EXTRACTED DATA below:
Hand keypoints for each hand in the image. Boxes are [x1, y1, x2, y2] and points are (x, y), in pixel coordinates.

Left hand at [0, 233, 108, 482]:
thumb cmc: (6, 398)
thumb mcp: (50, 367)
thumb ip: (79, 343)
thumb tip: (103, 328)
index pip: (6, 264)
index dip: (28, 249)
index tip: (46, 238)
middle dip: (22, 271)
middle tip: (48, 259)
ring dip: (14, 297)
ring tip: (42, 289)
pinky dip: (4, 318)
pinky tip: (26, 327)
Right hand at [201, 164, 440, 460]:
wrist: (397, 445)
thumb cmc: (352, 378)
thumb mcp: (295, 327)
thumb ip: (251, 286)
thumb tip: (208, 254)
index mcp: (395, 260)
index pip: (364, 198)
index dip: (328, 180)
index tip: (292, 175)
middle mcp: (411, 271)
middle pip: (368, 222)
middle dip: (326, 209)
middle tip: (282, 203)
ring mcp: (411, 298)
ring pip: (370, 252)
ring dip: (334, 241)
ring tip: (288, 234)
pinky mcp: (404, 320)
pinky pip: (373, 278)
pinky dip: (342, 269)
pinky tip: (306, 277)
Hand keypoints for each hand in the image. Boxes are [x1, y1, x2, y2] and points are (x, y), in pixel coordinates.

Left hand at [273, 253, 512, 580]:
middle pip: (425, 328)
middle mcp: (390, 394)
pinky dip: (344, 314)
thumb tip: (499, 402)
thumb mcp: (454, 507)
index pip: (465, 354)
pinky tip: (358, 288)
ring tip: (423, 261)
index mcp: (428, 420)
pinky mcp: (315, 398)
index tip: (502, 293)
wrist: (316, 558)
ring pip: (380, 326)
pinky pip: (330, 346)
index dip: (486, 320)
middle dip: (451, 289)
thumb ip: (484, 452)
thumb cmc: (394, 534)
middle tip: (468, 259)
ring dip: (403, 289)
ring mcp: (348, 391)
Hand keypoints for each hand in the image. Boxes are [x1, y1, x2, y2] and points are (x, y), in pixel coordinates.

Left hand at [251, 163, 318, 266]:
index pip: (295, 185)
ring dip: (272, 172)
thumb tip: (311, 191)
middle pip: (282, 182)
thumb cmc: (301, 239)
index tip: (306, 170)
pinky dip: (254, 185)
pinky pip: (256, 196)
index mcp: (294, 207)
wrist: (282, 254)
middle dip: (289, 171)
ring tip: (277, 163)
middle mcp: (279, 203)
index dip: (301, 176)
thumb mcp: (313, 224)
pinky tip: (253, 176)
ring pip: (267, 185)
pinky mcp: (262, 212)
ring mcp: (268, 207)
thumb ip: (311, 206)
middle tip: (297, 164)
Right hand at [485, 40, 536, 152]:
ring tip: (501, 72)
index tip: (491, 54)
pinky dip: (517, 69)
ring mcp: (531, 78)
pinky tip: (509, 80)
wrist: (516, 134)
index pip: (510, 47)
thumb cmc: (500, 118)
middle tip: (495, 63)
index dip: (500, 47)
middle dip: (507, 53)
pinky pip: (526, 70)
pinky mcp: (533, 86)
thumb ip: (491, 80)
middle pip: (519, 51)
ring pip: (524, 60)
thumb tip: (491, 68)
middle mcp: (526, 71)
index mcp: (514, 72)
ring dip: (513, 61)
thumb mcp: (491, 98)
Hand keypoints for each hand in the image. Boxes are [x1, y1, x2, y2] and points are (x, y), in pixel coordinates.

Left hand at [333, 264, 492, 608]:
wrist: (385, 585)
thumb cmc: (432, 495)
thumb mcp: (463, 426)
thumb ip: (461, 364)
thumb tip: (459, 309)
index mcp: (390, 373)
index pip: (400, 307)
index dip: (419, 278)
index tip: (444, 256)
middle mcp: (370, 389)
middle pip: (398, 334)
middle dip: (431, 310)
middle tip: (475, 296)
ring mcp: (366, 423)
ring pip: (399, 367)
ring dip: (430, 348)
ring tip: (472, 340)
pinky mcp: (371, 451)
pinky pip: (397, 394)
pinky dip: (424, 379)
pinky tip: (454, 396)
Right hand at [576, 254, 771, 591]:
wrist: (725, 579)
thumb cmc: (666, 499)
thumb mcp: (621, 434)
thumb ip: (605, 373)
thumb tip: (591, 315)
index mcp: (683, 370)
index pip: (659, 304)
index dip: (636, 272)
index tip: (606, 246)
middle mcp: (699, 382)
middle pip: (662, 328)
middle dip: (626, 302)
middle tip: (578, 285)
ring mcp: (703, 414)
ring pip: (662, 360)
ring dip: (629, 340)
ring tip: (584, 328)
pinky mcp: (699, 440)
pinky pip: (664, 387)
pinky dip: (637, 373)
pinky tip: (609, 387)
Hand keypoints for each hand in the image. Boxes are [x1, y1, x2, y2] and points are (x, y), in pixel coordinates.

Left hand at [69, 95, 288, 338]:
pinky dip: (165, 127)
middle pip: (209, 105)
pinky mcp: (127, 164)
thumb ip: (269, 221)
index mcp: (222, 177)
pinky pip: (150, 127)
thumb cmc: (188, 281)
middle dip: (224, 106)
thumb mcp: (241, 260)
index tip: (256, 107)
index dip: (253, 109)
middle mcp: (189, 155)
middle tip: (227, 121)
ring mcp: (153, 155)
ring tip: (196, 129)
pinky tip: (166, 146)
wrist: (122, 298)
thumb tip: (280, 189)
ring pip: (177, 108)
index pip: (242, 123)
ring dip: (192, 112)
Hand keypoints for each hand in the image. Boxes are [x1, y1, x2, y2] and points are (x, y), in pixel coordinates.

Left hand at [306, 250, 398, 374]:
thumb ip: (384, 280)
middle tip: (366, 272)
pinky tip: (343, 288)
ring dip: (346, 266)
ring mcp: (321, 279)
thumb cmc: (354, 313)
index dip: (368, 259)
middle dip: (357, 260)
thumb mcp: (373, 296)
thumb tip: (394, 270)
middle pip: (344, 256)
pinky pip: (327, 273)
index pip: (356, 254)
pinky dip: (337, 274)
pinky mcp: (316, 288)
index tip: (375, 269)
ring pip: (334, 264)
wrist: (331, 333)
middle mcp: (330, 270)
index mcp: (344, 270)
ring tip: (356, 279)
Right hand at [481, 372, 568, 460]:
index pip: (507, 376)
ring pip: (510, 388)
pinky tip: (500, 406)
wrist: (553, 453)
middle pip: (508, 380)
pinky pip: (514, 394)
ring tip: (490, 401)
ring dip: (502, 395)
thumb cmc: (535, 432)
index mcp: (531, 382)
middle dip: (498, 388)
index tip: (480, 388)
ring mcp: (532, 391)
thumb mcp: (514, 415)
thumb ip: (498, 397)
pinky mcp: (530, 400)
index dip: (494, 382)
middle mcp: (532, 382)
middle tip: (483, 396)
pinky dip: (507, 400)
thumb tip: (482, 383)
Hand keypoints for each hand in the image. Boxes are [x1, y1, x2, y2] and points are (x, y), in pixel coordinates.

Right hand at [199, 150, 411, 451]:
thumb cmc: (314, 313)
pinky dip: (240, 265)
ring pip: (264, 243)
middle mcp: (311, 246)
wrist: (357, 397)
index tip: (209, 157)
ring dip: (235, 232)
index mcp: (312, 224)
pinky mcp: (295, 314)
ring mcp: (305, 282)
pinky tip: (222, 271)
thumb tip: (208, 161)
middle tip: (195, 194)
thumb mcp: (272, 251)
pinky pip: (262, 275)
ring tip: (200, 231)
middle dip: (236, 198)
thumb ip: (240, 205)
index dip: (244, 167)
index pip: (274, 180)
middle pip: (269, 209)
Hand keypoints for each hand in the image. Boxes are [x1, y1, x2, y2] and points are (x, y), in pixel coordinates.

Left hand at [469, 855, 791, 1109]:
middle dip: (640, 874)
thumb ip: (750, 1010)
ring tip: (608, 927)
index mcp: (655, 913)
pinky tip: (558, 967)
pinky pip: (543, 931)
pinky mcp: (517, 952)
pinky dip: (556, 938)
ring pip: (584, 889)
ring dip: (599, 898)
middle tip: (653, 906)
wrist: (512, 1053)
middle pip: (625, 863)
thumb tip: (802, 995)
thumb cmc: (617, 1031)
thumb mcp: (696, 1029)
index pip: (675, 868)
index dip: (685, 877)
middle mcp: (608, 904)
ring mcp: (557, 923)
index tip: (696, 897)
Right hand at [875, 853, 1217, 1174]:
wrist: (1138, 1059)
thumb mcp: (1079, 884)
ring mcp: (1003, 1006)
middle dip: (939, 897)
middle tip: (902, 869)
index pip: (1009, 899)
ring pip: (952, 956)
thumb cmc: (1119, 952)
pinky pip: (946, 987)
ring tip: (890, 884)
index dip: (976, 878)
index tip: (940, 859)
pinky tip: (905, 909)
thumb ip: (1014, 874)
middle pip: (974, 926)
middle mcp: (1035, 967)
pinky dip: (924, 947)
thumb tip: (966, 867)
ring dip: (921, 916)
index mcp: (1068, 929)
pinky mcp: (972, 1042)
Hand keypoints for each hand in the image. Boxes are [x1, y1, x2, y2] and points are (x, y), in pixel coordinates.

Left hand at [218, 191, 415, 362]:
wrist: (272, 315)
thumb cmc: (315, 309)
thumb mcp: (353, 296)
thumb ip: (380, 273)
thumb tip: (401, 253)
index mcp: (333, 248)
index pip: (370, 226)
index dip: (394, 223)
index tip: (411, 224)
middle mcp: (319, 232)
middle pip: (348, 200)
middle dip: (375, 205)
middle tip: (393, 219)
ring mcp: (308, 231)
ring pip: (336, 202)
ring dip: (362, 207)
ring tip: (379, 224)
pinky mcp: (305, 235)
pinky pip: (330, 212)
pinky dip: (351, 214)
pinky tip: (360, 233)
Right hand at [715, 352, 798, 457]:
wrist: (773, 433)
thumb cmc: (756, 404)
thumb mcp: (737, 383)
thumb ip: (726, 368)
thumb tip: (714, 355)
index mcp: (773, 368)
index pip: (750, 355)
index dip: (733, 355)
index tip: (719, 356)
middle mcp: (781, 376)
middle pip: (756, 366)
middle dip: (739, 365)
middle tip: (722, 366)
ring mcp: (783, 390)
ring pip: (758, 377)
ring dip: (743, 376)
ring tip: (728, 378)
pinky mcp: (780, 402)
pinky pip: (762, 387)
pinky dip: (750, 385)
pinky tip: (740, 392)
End of EXTRACTED DATA.
PROBLEM STATEMENT:
Above this instruction are the records; retype exactly the lines from the one containing "ring pip: (952, 956)" up to and including the one containing "ring pip: (336, 202)".

RESPONSE:
ring pip: (952, 956)
thumb cmc: (1119, 952)
pinky pip: (946, 987)
ring tip: (890, 884)
index dip: (976, 878)
index tip: (940, 859)
pinky tip: (905, 909)
thumb ip: (1014, 874)
middle pip: (974, 926)
middle mcp: (1035, 967)
pinky dip: (924, 947)
thumb tip: (966, 867)
ring dip: (921, 916)
index mcp: (1068, 929)
pinky mcp: (972, 1042)
Hand keypoints for each hand in the image. Boxes are [x1, y1, x2, y2] and points are (x, y), in pixel coordinates.

Left hand at [218, 191, 415, 362]:
wrist: (272, 315)
thumb cmc: (315, 309)
thumb mcp: (353, 296)
thumb ip: (380, 273)
thumb tip: (401, 253)
index mcp: (333, 248)
index pip: (370, 226)
index dip: (394, 223)
index tip: (411, 224)
middle mcp: (319, 232)
middle pip: (348, 200)
middle dip: (375, 205)
middle tip: (393, 219)
ring mcp: (308, 231)
ring pip: (336, 202)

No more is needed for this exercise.